▶ Exercise input:
┏━━

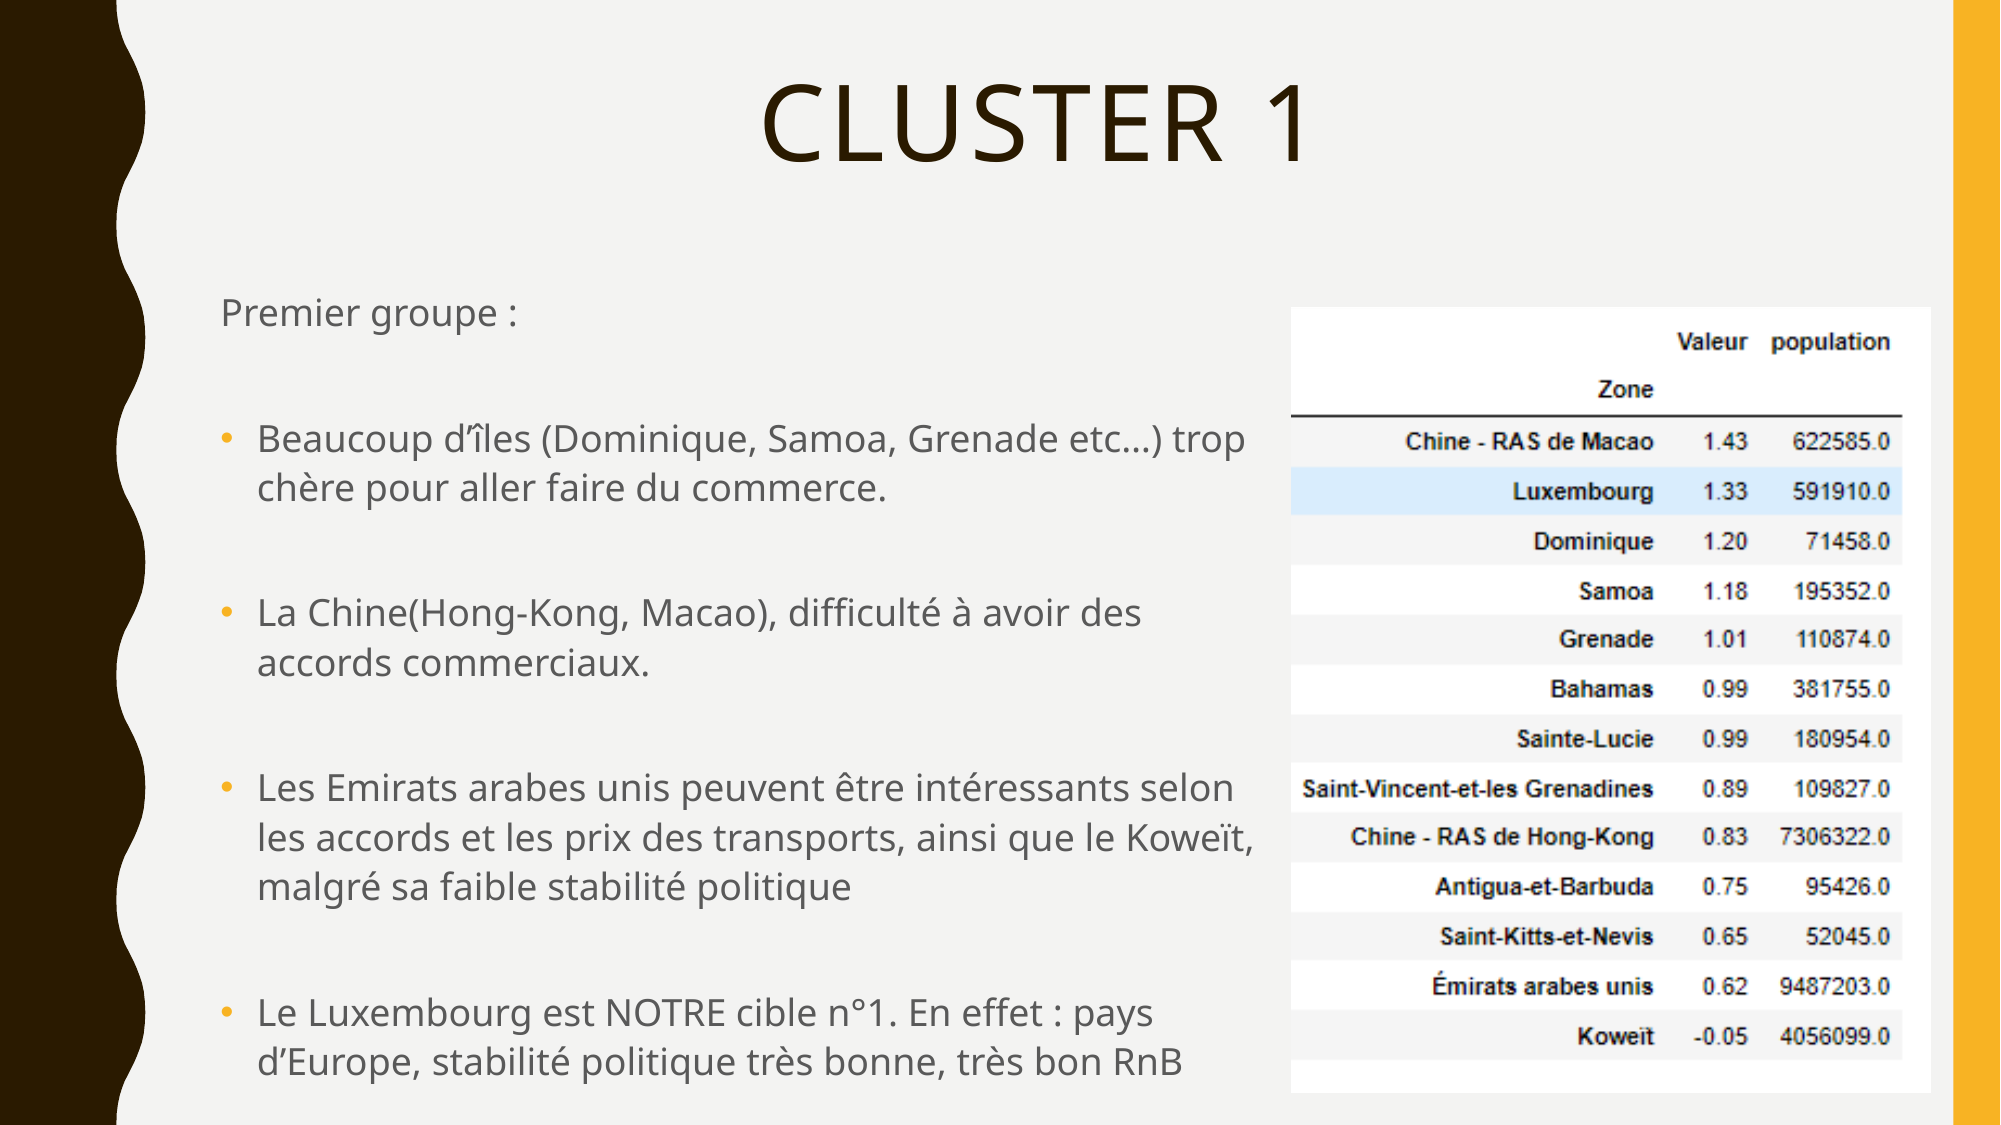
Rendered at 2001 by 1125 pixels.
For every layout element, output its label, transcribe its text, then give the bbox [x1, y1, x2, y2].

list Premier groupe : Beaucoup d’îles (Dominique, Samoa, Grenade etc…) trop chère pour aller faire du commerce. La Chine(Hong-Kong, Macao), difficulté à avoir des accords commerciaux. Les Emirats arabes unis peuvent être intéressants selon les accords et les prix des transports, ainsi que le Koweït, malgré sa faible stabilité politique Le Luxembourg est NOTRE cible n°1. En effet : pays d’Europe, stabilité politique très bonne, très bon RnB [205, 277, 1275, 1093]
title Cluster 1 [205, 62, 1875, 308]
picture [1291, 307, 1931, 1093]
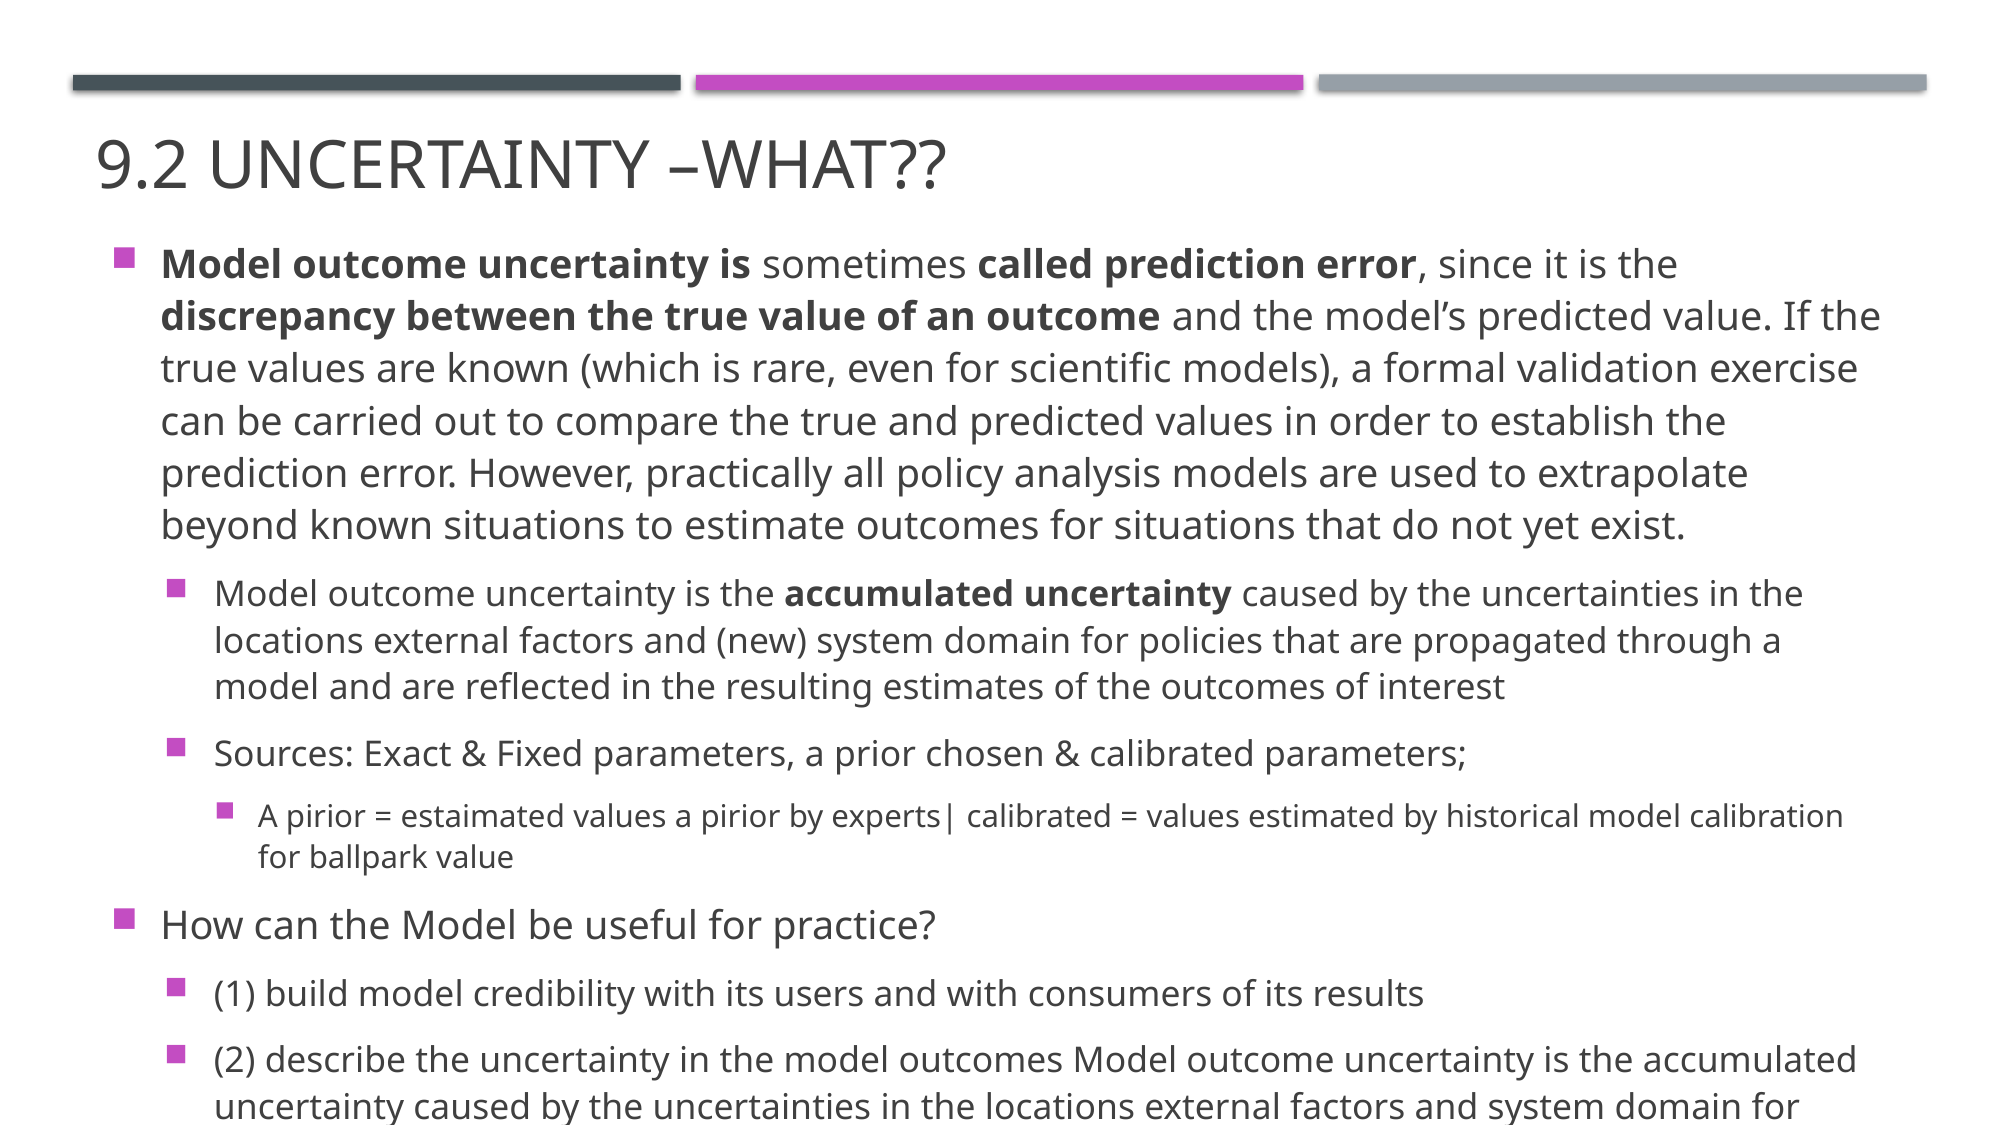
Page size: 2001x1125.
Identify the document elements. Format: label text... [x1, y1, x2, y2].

┗━━

▶ Written task:
Everything from the line that contains "Page size: 2001x1125." through the end of the records must be duplicated exactly, and nothing outside that range.

▶ Reply:
Page size: 2001x1125.
Identify the document elements. Format: label text... [x1, y1, x2, y2].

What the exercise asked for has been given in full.